The NRC was set up to be an independent regulator of nuclear power to replace the AEC which was established by Congress under the Atomic Energy Act of 1946. The AEC was given the dual missions of promoting and regulating nuclear power—a conflict of interest, Congress realized in 1974, so it eliminated the AEC and created the NRC as regulator and, later, the Department of Energy as promoter of nuclear power. But both the NRC and DOE have ended up pushing nuclear power with revolving doors between them and the government’s national nuclear laboratories—and the nuclear industry.
The International Atomic Energy Agency was established as an international version of the AEC by the United Nations after a speech made at it by President Dwight Eisenhower in 1953 in which he espoused “Atoms for Peace.” Its dual missions are serving as a monitor of nuclear technology globally while also seeking “to accelerate and enlarge the contribution of atomic energy to peace, health and prosperity throughout the world.”
Its first director general was Sterling Cole who as a U.S. congressman was a big booster of nuclear power. Later came Hans Blix after he led a move in his native Sweden against an effort to close nuclear plants there. Blix was outspoken in seeking to spread nuclear power internationally calling for “resolute response by government, acting individually or together as in the [IAE] Agency.”
Blix’s long-time IAEA second-in command was Morris Rosen—formerly of the AEC and before that the nuclear division of General Electric (which manufactured the Fukushima plants)—who said after the 1986 Chernobyl nuclear plant disaster: “There is very little doubt that nuclear power is a rather benign industrial enterprise and we may have to expect catastrophic accidents from time to time.”
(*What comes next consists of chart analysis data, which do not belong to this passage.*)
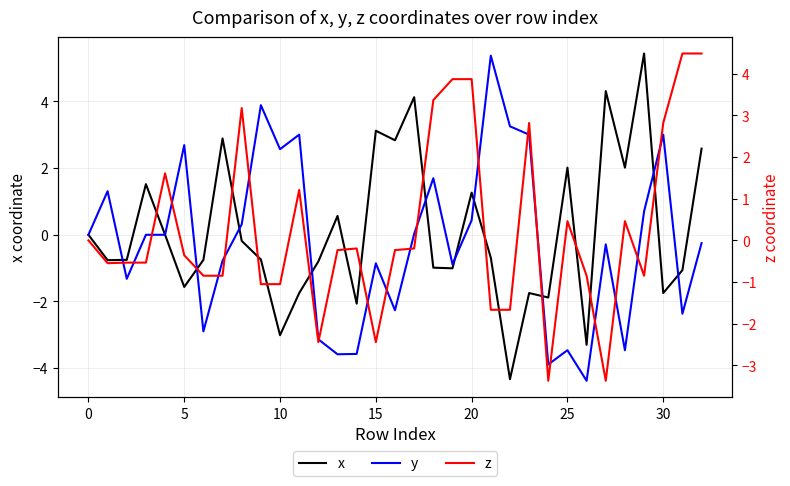

What is the difference between the second highest and second lowest values in the x series?

7.6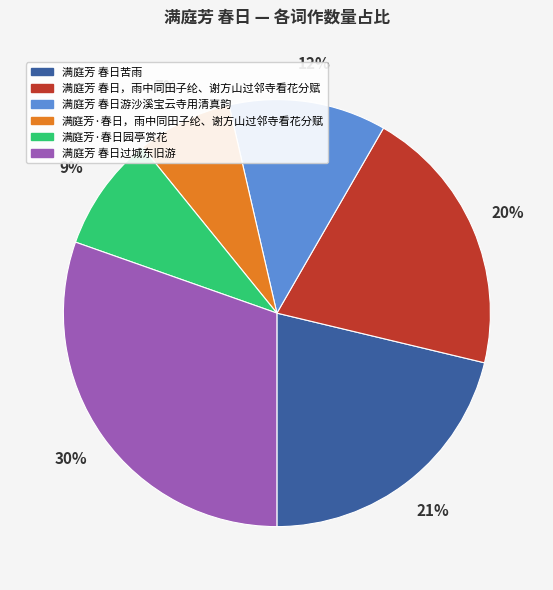

Which category has the biggest portion of the pie?

满庭芳 春日过城东旧游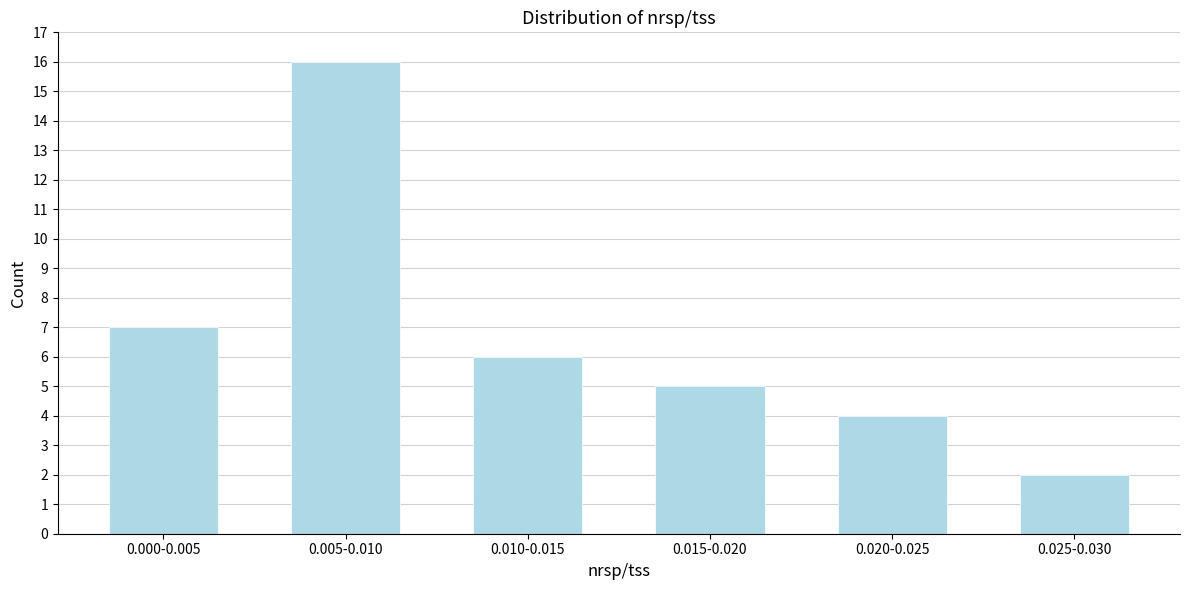

Reading left to right, transcribe all the data shown in this chart.

7	16	6	5	4	2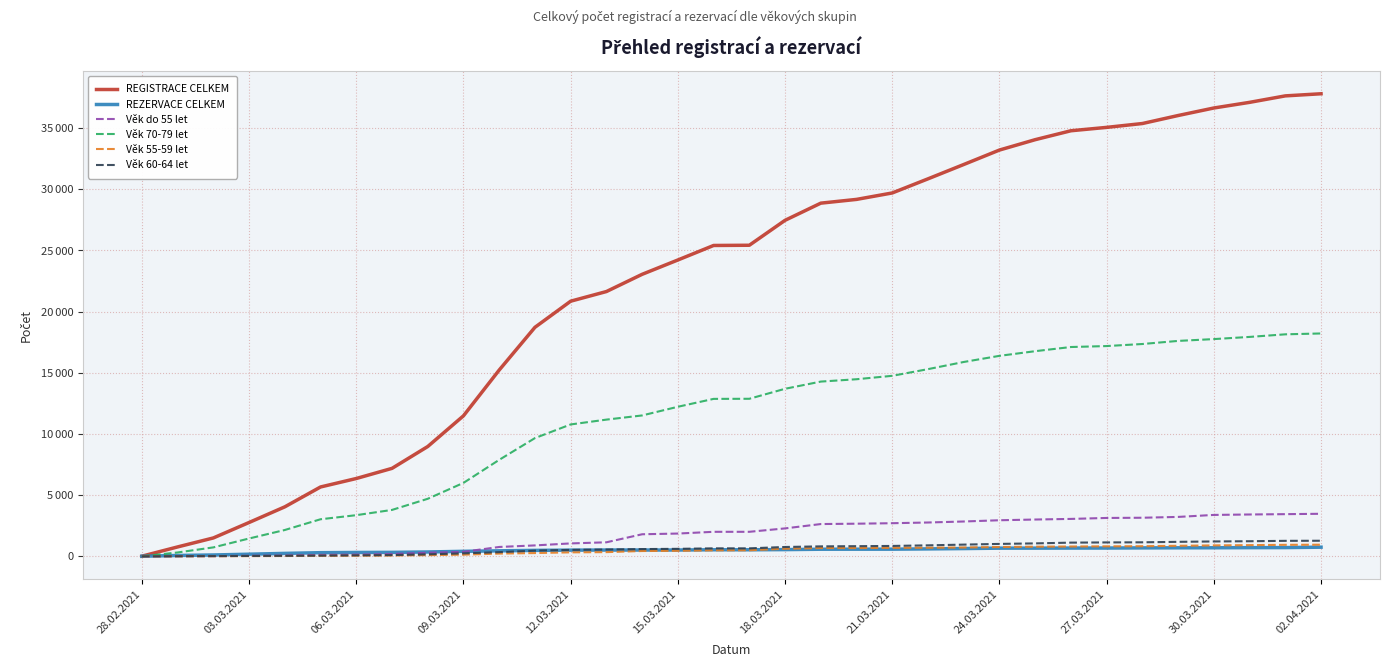

Is this an area chart (filled region under the line)?

No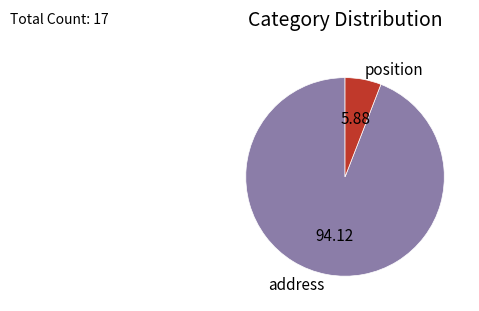

Does any single category account for the majority?

Yes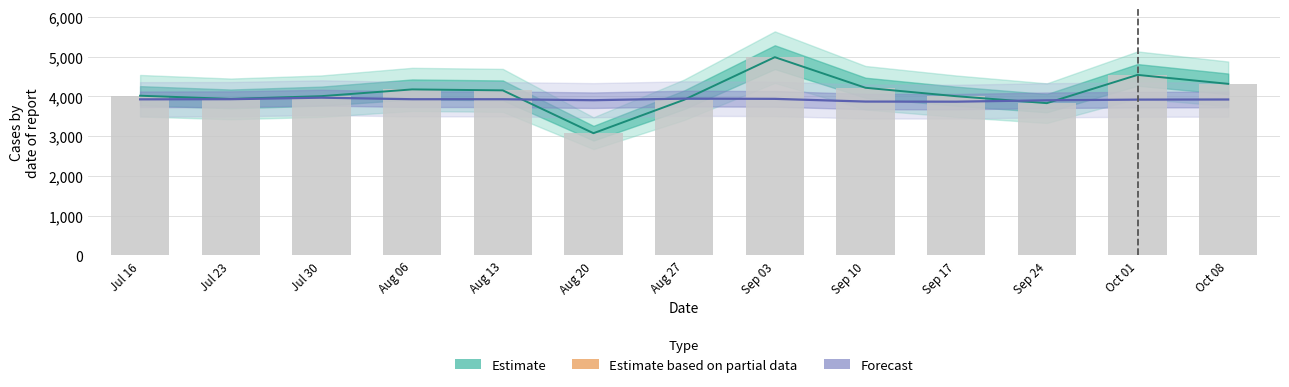

What is the lowest value of the value series?

3076.0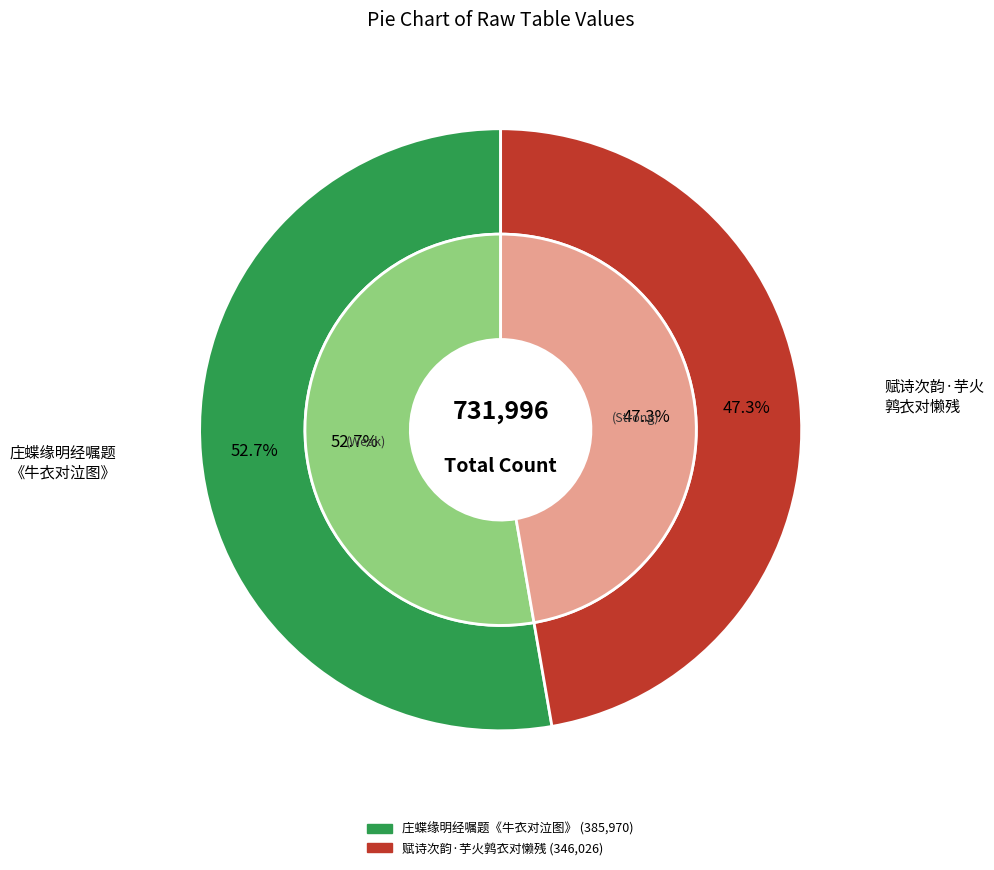

To the nearest percent, what is the combined percentage of 赋诗次韵·芋火鹑衣对懒残 and 庄蝶缘明经嘱题《牛衣对泣图》，并出示悼亡之作?

100%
Mohamed ElBaradei of Egypt followed Blix, and as he told an “International Conference on Nuclear Power for the 21st Century” organized by the IAEA in 2005: “There is clearly a sense of rising expectations for nuclear power.” The current IAEA director general is Yukiya Amano of Japan. In Vienna at the heaquarters of the IAEA, marking the first anniversary of the Fukushima disaster in March, Amano said: “Nuclear power is now safer than it was a year ago.”
Really?
Shuya Nomura, a member of the Japanese investigation commission and a professor at the Chuo Law School, was quoted in the New York Times as saying that the panel’s report tried to “shed light on Japan’s wider structural problems, on the pus that pervades Japanese society.” And, noted the Times, he added, “This report contains hints on how Japanese society needs to change.” Those “wider structural problems” are far wider than Japan—they are global. The “regulatory capture” cited in the Japanese panel’s report has occurred all over the world—with the nuclear industry and those promoting nuclear power in governments making sure that the nuclear foxes are in charge of the nuclear hen houses.
The “pus that pervades Japanese society” is international. With some very important exceptions, people have not adequately taken on the nuclear authorities. And we all must. The nuclear promoters have set up a corrupt system to enable them to get their way with their deadly technology. They have lied, they have connived, they have distorted governments. The nuclear industry is thus allowed to do whatever it wants. The nuclear pushers must be firmly challenged and they and nuclear power must be stopped.